-- Entries shown --
::::

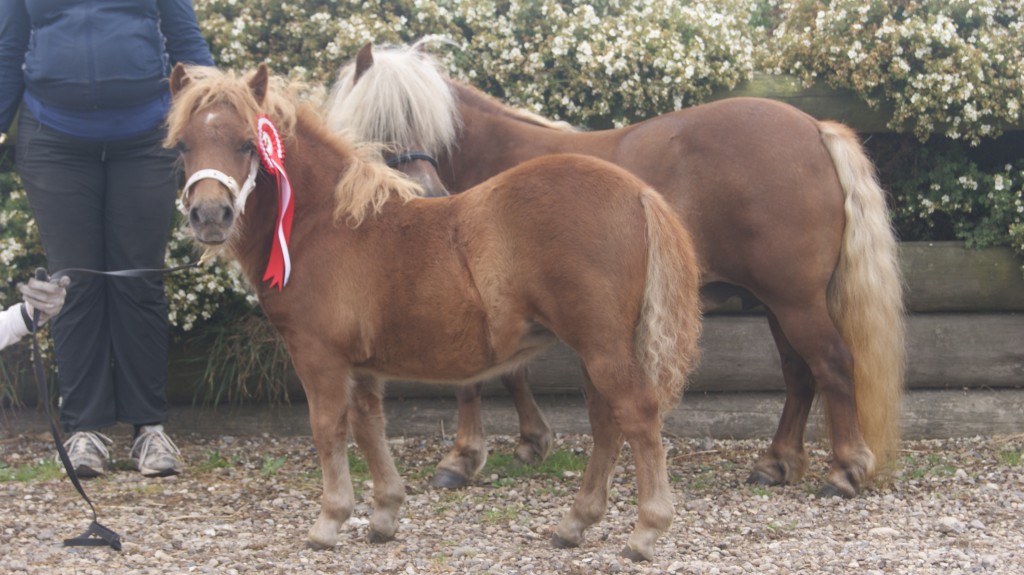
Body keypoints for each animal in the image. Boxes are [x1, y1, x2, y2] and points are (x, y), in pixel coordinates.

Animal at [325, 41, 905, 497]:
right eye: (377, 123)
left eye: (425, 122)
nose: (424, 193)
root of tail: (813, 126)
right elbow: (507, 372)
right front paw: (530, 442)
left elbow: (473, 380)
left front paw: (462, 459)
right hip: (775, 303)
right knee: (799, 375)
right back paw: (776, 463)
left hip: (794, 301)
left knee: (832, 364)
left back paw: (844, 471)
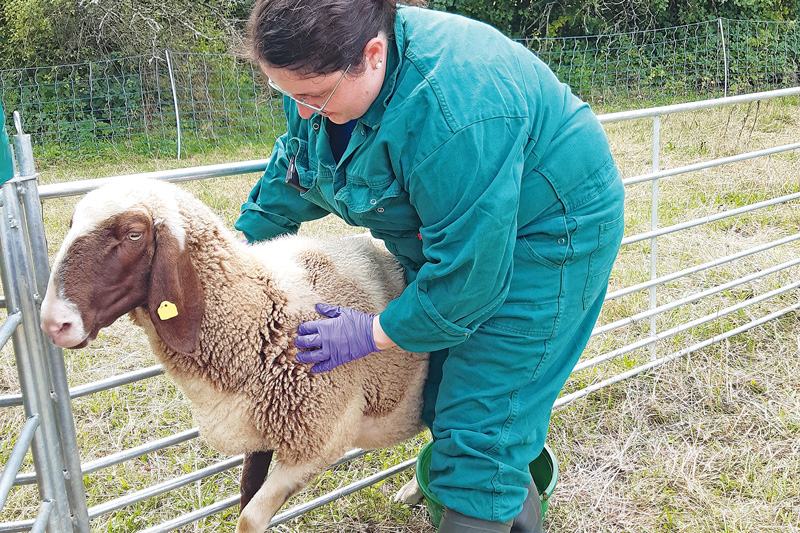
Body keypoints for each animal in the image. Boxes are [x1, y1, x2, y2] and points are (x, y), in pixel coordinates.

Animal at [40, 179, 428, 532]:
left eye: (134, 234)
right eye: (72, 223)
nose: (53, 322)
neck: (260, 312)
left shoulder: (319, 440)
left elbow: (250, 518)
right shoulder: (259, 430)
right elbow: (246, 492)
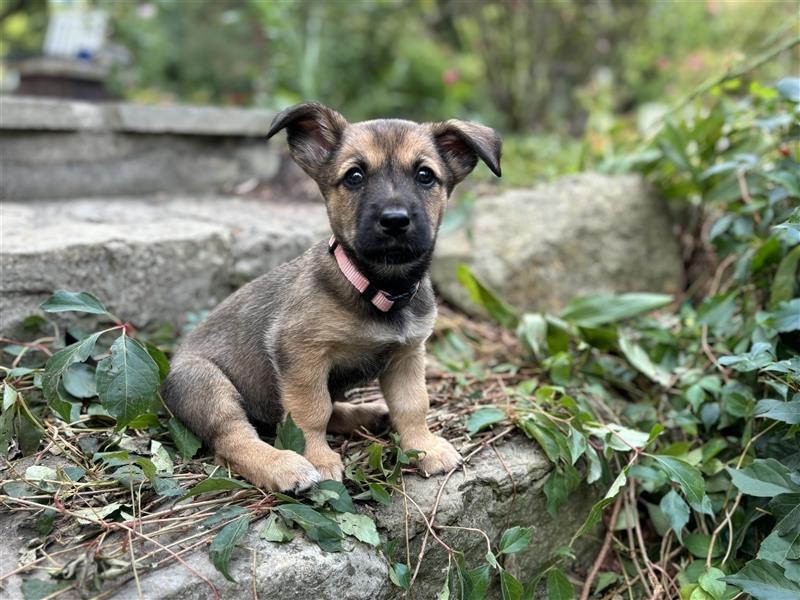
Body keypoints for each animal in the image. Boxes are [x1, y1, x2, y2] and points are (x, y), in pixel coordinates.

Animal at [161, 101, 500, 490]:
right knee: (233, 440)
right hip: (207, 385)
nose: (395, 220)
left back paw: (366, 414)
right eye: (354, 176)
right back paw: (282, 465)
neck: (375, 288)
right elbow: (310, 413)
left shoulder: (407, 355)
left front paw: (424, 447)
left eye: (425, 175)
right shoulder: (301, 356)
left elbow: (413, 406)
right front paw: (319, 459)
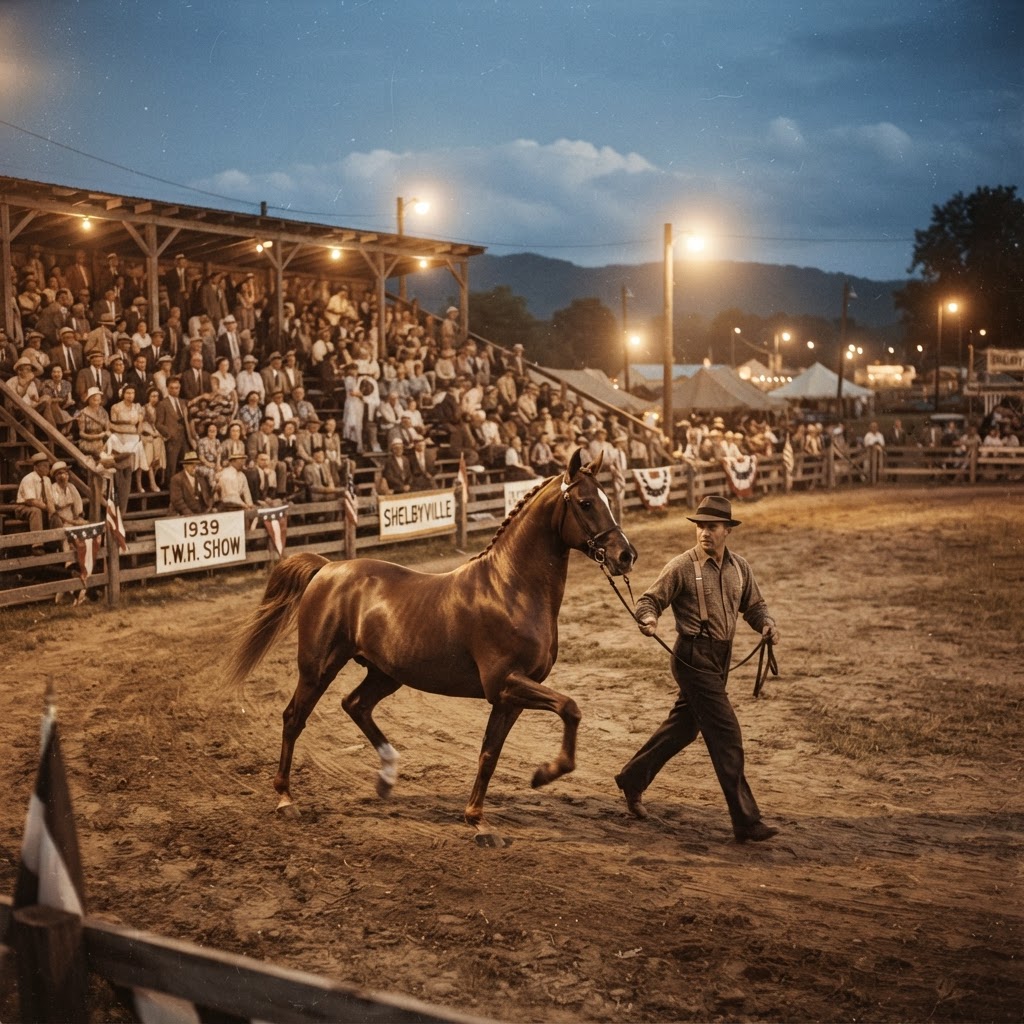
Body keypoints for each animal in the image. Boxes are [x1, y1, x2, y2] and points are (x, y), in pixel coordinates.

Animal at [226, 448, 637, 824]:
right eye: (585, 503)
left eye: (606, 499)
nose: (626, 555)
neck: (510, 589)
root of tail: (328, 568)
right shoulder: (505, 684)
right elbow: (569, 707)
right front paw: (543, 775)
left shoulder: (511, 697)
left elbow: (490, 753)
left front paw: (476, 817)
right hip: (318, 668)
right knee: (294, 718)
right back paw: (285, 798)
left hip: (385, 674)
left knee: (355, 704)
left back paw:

::::

-- Exercise instructions --
Your task is to transcribe the line containing "right shoulder: (505, 684)" and every line after it, through the last line of the data, exactly as written and with nothing more.

-- Result of this task --
right shoulder: (505, 684)
right elbow: (569, 707)
right front paw: (543, 775)
left shoulder: (511, 697)
left elbow: (490, 753)
left front paw: (476, 817)
right hip: (318, 668)
right knee: (294, 718)
right back paw: (285, 798)
left hip: (385, 674)
left knee: (355, 704)
left back paw:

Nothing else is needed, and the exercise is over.